一种生产单宁酶的方法
【专利摘要】本发明公开了一种制备单宁酶的方法。所述方法是将黑曲霉接种于含有五倍子渣的培养基中,经发酵培养后获得含单宁酶培养基,分离发酵以后培养基中所含单宁酶。所述培养基为制备单宁酸没食子酸以后剩余的五倍子渣与盐溶液的混合物。所述分离含单宁酶培养基的步骤包括:将柠檬酸-柠檬酸钠缓冲液加入含单宁酶培养基中,充分振荡浸提以后,利用滤纸过滤即得粗酶液。所得粗酶液利用硫酸铵分级沉淀或超滤浓缩,经冷冻干燥以后得到单宁酶。
【专利说明】一种生产单宁酶的方法
【技术领域】
[0001]本发明属于生物【技术领域】,具体涉及一种利用制备单宁酸没食子酸后剩余的五倍子渣生产单宁酶的方法。
【背景技术】
[0002]目前单宁酶的生产主要采用微生物发酵的方法,固态发酵由于生产出的单宁酶活性高,而且多为胞外酶而受到广泛关注。在固态发酵过程中,往往需要添加含有单宁或单宁酸的底物作为发酵的基质,如CN200810301169.5《一种用五倍子生料固体发酵生产单宁酶的方法》,主要采用五倍子粉和麸皮的混合物作为固态发酵基质,CN201210283855.0《一种制备单宁酶的方法》主要采用农业废弃物茶叶梗作为固态发酵基质。由于直接添加五倍子粉作为固态发酵基质不仅导致基质中单宁含量过高,不利于微生物的生长,而且五倍子生料发酵过程中容易产生杂菌污染,五倍子如要进行高压蒸汽灭菌又容易发生焦化。而茶叶梗由于含有的是缩合单宁,作为固态基质发酵以后,往往不易再被利用。
[0003]五倍子是我国重要的资源昆虫产物,产量占全世界的95%以上。五倍子中富含可降解型单宁,含量可达35%-60%,目前五倍子的初加工主要用于利用酸碱水解制备单宁酸和没食子酸。每生产一吨食品级单宁酸产生的废渣高达0.9吨,这些产生的废渣中单宁酸含量达到28.6%,而且还含有纤维素、五倍子多糖、五倍子油等成分,目前对于废渣的利用还处于空白阶段,往往被当做废料直接丢弃,五倍子渣不仅没有被充分的利用,而且丢弃到环境中以后直接造成了环境的污染。

提供的信息 »
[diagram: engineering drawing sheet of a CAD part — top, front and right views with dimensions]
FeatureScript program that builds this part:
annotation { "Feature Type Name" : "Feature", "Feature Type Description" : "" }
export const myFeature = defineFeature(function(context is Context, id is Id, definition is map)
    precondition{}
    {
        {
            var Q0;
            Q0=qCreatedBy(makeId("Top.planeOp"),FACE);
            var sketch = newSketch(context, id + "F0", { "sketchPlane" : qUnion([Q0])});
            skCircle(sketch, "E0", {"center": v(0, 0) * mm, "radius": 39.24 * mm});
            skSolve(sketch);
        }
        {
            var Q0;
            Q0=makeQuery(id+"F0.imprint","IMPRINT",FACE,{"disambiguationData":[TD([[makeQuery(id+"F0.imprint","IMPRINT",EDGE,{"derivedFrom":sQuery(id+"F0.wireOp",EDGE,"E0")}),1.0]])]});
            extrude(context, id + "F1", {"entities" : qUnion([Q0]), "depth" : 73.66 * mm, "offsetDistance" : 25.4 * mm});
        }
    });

问题描述 » 请把文档节选中的这句话译成英文:"而茶叶梗由于含有的是缩合单宁,作为固态基质发酵以后,往往不易再被利用。"

输出结果 » Tea stems, however, contain condensed tannins, so after being used as a solid-state fermentation substrate they are often hard to reuse.